Format: Streaming video from Amazon Prime on rockin’ flatscreen. There are times with a directorial debut comes as a surprise. I was shocked that Get Out was Jordan Peele’s first movie, and still have trouble wrapping my mind around the fact that the Coen Brothers’ first movie was Blood Simple. There are other times when you can see the clear talent in the director but it’s equally evident that they are coming in unseasoned and undisciplined. Boots Riley lost track of the narrative in the third act of Sorry to Bother You, for instance. This is exactly the feeling I got with Cord Jefferson and American Fiction. Jefferson has talent, but right now doesn’t seem to have full control over the storytelling aspect of the film.
I haven’t read the book on which the film is based, so I don’t know how much of this comes from the actual story being told and how much of this is the lack of experience of Jefferson. American Fiction wants to do something very different with the story that it is telling, but the ending dives hard into levels and levels of meta that it can’t quite sustain as well as it wants to. Because of this, the last 15 minutes or so feel flat and a bit of a letdown after the bulk of the movie.
Thelonious “Monk” Ellison (Jeffrey Wright) is a critically acclaimed but mainly unread author making his living not as a writer but as a professor. He hasn’t published in some time, and his latest book is being rejected by publishers in large part for “not being Black enough.” He’s put on temporary leave by his university because of his controversial and confrontational teaching style, so he spends some time at a literary conference in Boston. He’s not fond of Boston because that’s where much of his family lives, and Monk is the sort of person for whom family is more burden than anything else. He’s cordial with them, but not much more.
Three things happen in Boston that cause Monk to reevaluate his life. The first is the fact that his mother (Leslie Uggams) is clearly starting to suffer from Alzheimer’s. The second is the sudden and shocking death of his sister Lisa (Tracee Ellis Ross). Third, and for Monk the most important in many ways is the discovery of author Sintara Golden (Issa Rae).

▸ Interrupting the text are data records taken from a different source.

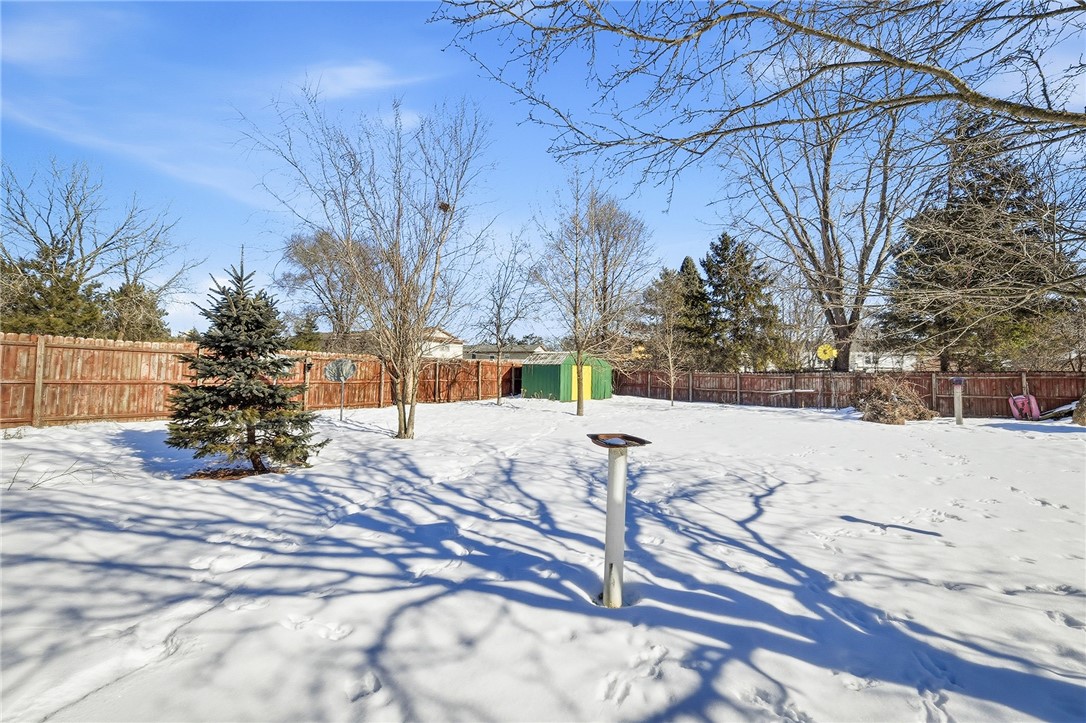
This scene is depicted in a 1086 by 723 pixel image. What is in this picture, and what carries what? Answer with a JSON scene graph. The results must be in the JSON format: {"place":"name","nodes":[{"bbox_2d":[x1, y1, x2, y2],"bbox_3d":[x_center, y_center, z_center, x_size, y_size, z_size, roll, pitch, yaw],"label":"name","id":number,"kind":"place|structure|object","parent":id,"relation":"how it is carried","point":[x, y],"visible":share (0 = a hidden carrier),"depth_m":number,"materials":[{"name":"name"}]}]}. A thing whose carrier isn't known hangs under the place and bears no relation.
{"place":"outdoors","nodes":[
{"label":"outdoors","id":0,"kind":"place"},
{"bbox_2d":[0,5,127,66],"label":"cloud","id":1,"kind":"structure","parent":0,"point":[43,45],"materials":[{"name":"white"}]},
{"bbox_2d":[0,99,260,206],"label":"cloud","id":2,"kind":"structure","parent":0,"point":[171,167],"materials":[{"name":"white"}]},
{"bbox_2d":[296,59,419,101],"label":"cloud","id":3,"kind":"structure","parent":0,"point":[355,70],"materials":[{"name":"white"}]},
{"bbox_2d":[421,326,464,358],"label":"house","id":4,"kind":"structure","parent":0,"point":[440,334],"materials":[{"name":"white paint"}]},
{"bbox_2d":[463,341,548,361],"label":"house","id":5,"kind":"structure","parent":0,"point":[481,355],"materials":[{"name":"paint"}]},
{"bbox_2d":[0,390,1084,722],"label":"snowy lawn","id":6,"kind":"structure","parent":0,"point":[362,433],"materials":[{"name":"white snow"}]},
{"bbox_2d":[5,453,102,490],"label":"twigs","id":7,"kind":"object","parent":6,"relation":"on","point":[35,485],"visible":0.9,"depth_m":6.04,"materials":[{"name":"plant"}]},
{"bbox_2d":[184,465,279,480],"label":"mulch bed","id":8,"kind":"object","parent":6,"relation":"on","point":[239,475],"visible":0.52,"depth_m":6.58,"materials":[{"name":"brown"}]},
{"bbox_2d":[164,251,327,477],"bbox_3d":[-3.971,0.012,6.769,2.050,2.966,2.038,1,-1,1],"label":"spruce tree","id":9,"kind":"object","parent":6,"relation":"on","point":[217,395],"visible":0.98,"depth_m":6.49,"materials":[{"name":"plant"}]},
{"bbox_2d":[0,332,526,428],"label":"wooden fence","id":10,"kind":"object","parent":6,"relation":"on","point":[120,353],"visible":0.72,"depth_m":12.75,"materials":[{"name":"brown wood"}]},
{"bbox_2d":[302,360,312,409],"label":"post","id":11,"kind":"object","parent":6,"relation":"on","point":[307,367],"visible":0.78,"depth_m":14.51,"materials":[{"name":"brown wood"}]},
{"bbox_2d":[323,357,358,420],"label":"satellite dish","id":12,"kind":"object","parent":6,"relation":"on","point":[338,365],"visible":0.99,"depth_m":12.75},
{"bbox_2d":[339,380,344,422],"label":"pole","id":13,"kind":"object","parent":6,"relation":"on","point":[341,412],"visible":0.98,"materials":[{"name":"metal"}]},
{"bbox_2d":[245,85,495,441],"bbox_3d":[-3.041,-1.929,9.732,4.875,6.870,4.740,-1,-2,42],"label":"bare tree","id":14,"kind":"object","parent":6,"relation":"on","point":[400,412],"visible":1,"depth_m":9.52,"materials":[{"name":"plant"}]},
{"bbox_2d":[438,201,451,211],"bbox_3d":[-1.985,-3.086,10.088,0.292,0.193,0.300,1,-1,1],"label":"bird nest","id":15,"kind":"object","parent":14,"relation":"on","point":[443,205],"visible":0.62,"depth_m":10.03,"materials":[{"name":"brown"}]},
{"bbox_2d":[478,235,539,405],"bbox_3d":[-1.435,-1.619,19.741,3.135,6.834,3.134,0,-2,39],"label":"bare tree","id":16,"kind":"object","parent":6,"relation":"on","point":[498,399],"visible":0.99,"depth_m":19.66,"materials":[{"name":"plant"}]},
{"bbox_2d":[519,351,612,401],"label":"green shed","id":17,"kind":"structure","parent":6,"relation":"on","point":[532,367],"depth_m":23.30,"materials":[{"name":"green metal"}]},
{"bbox_2d":[571,364,591,399],"bbox_3d":[1.622,1.010,21.685,1.166,1.559,0.208,2,-2,-41],"label":"yellow door","id":18,"kind":"structure","parent":17,"relation":"in","point":[572,372],"depth_m":21.67,"materials":[{"name":"yellow metal"}]},
{"bbox_2d":[530,176,651,416],"bbox_3d":[1.339,-2.030,15.521,4.004,7.422,3.992,0,-2,39],"label":"bare tree","id":19,"kind":"object","parent":6,"relation":"on","point":[579,367],"visible":1,"depth_m":15.41,"materials":[{"name":"plant"}]},
{"bbox_2d":[588,432,649,606],"bbox_3d":[0.485,1.110,3.326,0.401,1.145,0.411,1,-1,1],"label":"post","id":20,"kind":"object","parent":6,"relation":"on","point":[608,506],"visible":0.99,"depth_m":3.29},
{"bbox_2d":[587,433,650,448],"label":"tray","id":21,"kind":"object","parent":20,"relation":"on","point":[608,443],"visible":0.98,"depth_m":3.21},
{"bbox_2d":[643,270,689,405],"bbox_3d":[5.258,-0.844,20.968,2.386,5.360,2.379,0,-2,40],"label":"small tree","id":22,"kind":"object","parent":6,"relation":"on","point":[670,357],"visible":1,"depth_m":20.88,"materials":[{"name":"plant"}]},
{"bbox_2d":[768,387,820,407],"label":"table","id":23,"kind":"object","parent":6,"relation":"on","point":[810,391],"visible":0.93,"depth_m":19.11,"materials":[{"name":"wood"}]},
{"bbox_2d":[608,367,1085,417],"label":"wooden fence","id":24,"kind":"object","parent":6,"relation":"on","point":[1048,382],"visible":0.79,"depth_m":19.04,"materials":[{"name":"brown wood"}]},
{"bbox_2d":[816,343,836,363],"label":"windmill","id":25,"kind":"object","parent":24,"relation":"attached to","point":[821,348],"visible":0.95,"depth_m":19.42,"materials":[{"name":"yellow"}]},
{"bbox_2d":[856,377,937,424],"bbox_3d":[10.125,1.122,14.581,2.438,1.372,2.297,1,-1,1],"label":"brush pile","id":26,"kind":"object","parent":6,"relation":"on","point":[895,409],"visible":0.85,"depth_m":14.32,"materials":[{"name":"brown plant"}]},
{"bbox_2d":[951,377,964,424],"bbox_3d":[10.966,1.088,13.285,0.297,1.267,0.315,0,-1,31],"label":"post","id":27,"kind":"object","parent":6,"relation":"on","point":[957,416],"visible":0.98,"depth_m":13.22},
{"bbox_2d":[1008,393,1042,421],"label":"wheelbarrow","id":28,"kind":"object","parent":6,"relation":"on","point":[1016,414],"visible":0.88,"depth_m":14.45,"materials":[{"name":"pink plastic"}]},
{"bbox_2d":[1037,399,1078,421],"bbox_3d":[14.847,1.425,14.262,1.372,0.524,1.095,1,-1,-17],"label":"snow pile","id":29,"kind":"object","parent":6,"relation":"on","point":[1055,412],"visible":0.74,"depth_m":14.07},
{"bbox_2d":[1072,392,1085,425],"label":"tree trunk","id":30,"kind":"object","parent":6,"relation":"on","point":[1084,422],"visible":0.97,"materials":[{"name":"brown plant"}]},
{"bbox_2d":[0,0,1084,345],"label":"sky","id":31,"kind":"structure","parent":0,"point":[351,72],"materials":[{"name":"blue"}]},
{"bbox_2d":[849,347,916,371],"label":"white house","id":32,"kind":"structure","parent":0,"point":[859,353],"materials":[{"name":"white paint"}]},
{"label":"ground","id":33,"kind":"structure","parent":0},
{"bbox_2d":[0,241,106,336],"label":"evergreen tree","id":34,"kind":"object","parent":33,"relation":"on","point":[71,298],"visible":0.53,"depth_m":17.41,"materials":[{"name":"plant"}]},
{"bbox_2d":[0,157,196,334],"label":"bare tree","id":35,"kind":"object","parent":33,"relation":"on","point":[35,235],"visible":0.91,"depth_m":21.27,"materials":[{"name":"plant"}]},
{"bbox_2d":[100,279,168,341],"bbox_3d":[-18.725,-1.106,22.654,3.490,5.197,3.564,1,-1,1],"label":"evergreen tree","id":36,"kind":"object","parent":33,"relation":"on","point":[139,289],"visible":0.52,"depth_m":22.25,"materials":[{"name":"plant"}]},
{"bbox_2d":[288,312,323,352],"bbox_3d":[-14.855,-0.592,31.256,2.958,4.920,3.048,1,-1,1],"label":"evergreen tree","id":37,"kind":"object","parent":33,"relation":"on","point":[304,342],"visible":0.47,"depth_m":30.81,"materials":[{"name":"green plant"}]},
{"bbox_2d":[279,228,372,348],"bbox_3d":[-13.029,-3.163,32.487,7.703,10.518,7.576,0,-2,37],"label":"bare tree","id":38,"kind":"object","parent":33,"relation":"on","point":[307,258],"visible":0.8,"depth_m":31.19,"materials":[{"name":"plant"}]},
{"bbox_2d":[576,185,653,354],"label":"bare tree","id":39,"kind":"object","parent":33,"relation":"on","point":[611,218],"visible":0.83,"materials":[{"name":"brown wood"}]},
{"bbox_2d":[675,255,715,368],"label":"evergreen tree","id":40,"kind":"object","parent":33,"relation":"on","point":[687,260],"visible":0.6,"depth_m":35.40,"materials":[{"name":"plant"}]},
{"bbox_2d":[701,232,787,371],"bbox_3d":[13.138,-3.137,33.486,6.362,10.716,6.419,1,-1,1],"label":"evergreen tree","id":41,"kind":"object","parent":33,"relation":"on","point":[732,262],"visible":0.88,"depth_m":32.53,"materials":[{"name":"plant"}]},
{"bbox_2d":[429,0,1085,164],"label":"bare tree","id":42,"kind":"object","parent":33,"relation":"on","point":[702,30],"visible":0.99,"depth_m":4.23,"materials":[{"name":"wood"}]},
{"bbox_2d":[717,61,926,370],"bbox_3d":[11.739,-5.909,21.005,9.392,14.388,9.558,2,-2,-39],"label":"bare tree","id":43,"kind":"object","parent":33,"relation":"on","point":[825,256],"visible":0.91,"depth_m":20.34,"materials":[{"name":"plant"}]},
{"bbox_2d":[880,108,1079,370],"bbox_3d":[18.630,-4.578,21.643,7.954,12.827,7.862,1,-1,1],"label":"evergreen tree","id":44,"kind":"object","parent":33,"relation":"on","point":[985,201],"visible":0.73,"depth_m":20.58,"materials":[{"name":"plant"}]}
]}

Golden’s book is the sort of trauma porn that a lot of people seem to love. From all appearances, it is written in the style of something like Precious, with misspellings and colloquial language, and tells a tale of abandoned single mothers living in the ghetto. For all that, though, Golden appears to be someone like Monk, much more at home in a world of exclusive colleges and a more middle class background. And yet she is selling thousands of books while Monk finds his own books placed in what he considers the wrong category at a bookstore.
In a fit of spiteful inspiration, Monk pens a novel about crime, rapping, ghetto life, and absent fathers he calls “My Pafology,” which he sends to his publisher as a sort of angry joke, demanding it be sent out. Both are thus shocked when an offer comes back for a $750,000 advance and $4 million for the movie rights. This solves Monk’s money problems for his mother’s care, but it also forces him to adopt the persona of the book’s author, the pen name Stagg R. Leigh, who he claims is a wanted fugitive.
Through all of this, Monk deals with his mother’s care, his nascent relationship with Coraline (Erika Alexander), and his problems with his brother Cliff (Sterling K. Brown), who is dealing with the fallout from his failed marriage caused by his realization that he is gay. He’s also forced to keep the secret of who wrote the book, which he demands that the publisher print under the new name “Fuck.” Meanwhile, Monk is tapped to act as a judge for a prestigious book award, and is shocked when Fuck is entered into the competition by his publisher.
There’s a lot going on in American Fiction, which is both a strength and a problem with the film. It’s a strength because it feels like real life. Things happen around Monk that aren’t specifically related to the plot just as they would in real life. Monk deals with problems that ultimately don’t have much of a comment on his life or the story that we’re being told the same way that suddenly needing to repair a broken window or discovering that one of your shoes has blown out and you need a new pair doesn’t necessarily comment on your life.
It's a problem, though, because this is a film and we expect things to have meaning. A lot of the subplots for American Fiction are simply left hanging, like Monk’s relationship with Cliff, the continuing care for his mother, and his relationship with Coraline. While real in the sense that we don’t always get closure in real life, these things are frustrating because we expect closure in movies. We expect that if we see Chekov’s gun in the first act, it’s going to be meaningful in the third act, and we don’t really get that with American Fiction.
There’s a lot to like here, though. The cast is fantastic top to bottom. Both Wright and Brown were Oscar nominated for their roles and both of them are fantastic on screen. I also love Leslie Uggams, and she’s great here as well. It’s Tracee Ellis Ross who is the brightest spot, though—I would have loved another 15 minutes of her in the film. She’s funny and quick and vibrant, and even in death gets the best lines.
The truth, though, is that American Fiction spins out of control at the end and there’s no way around it. It’s a fantastic idea, but everybody got painted into a corner and it shows.
Why to watch American Fiction: This is a reminder of what satire should really look like.
Why not to watch: It loses where it wants to go in the third act.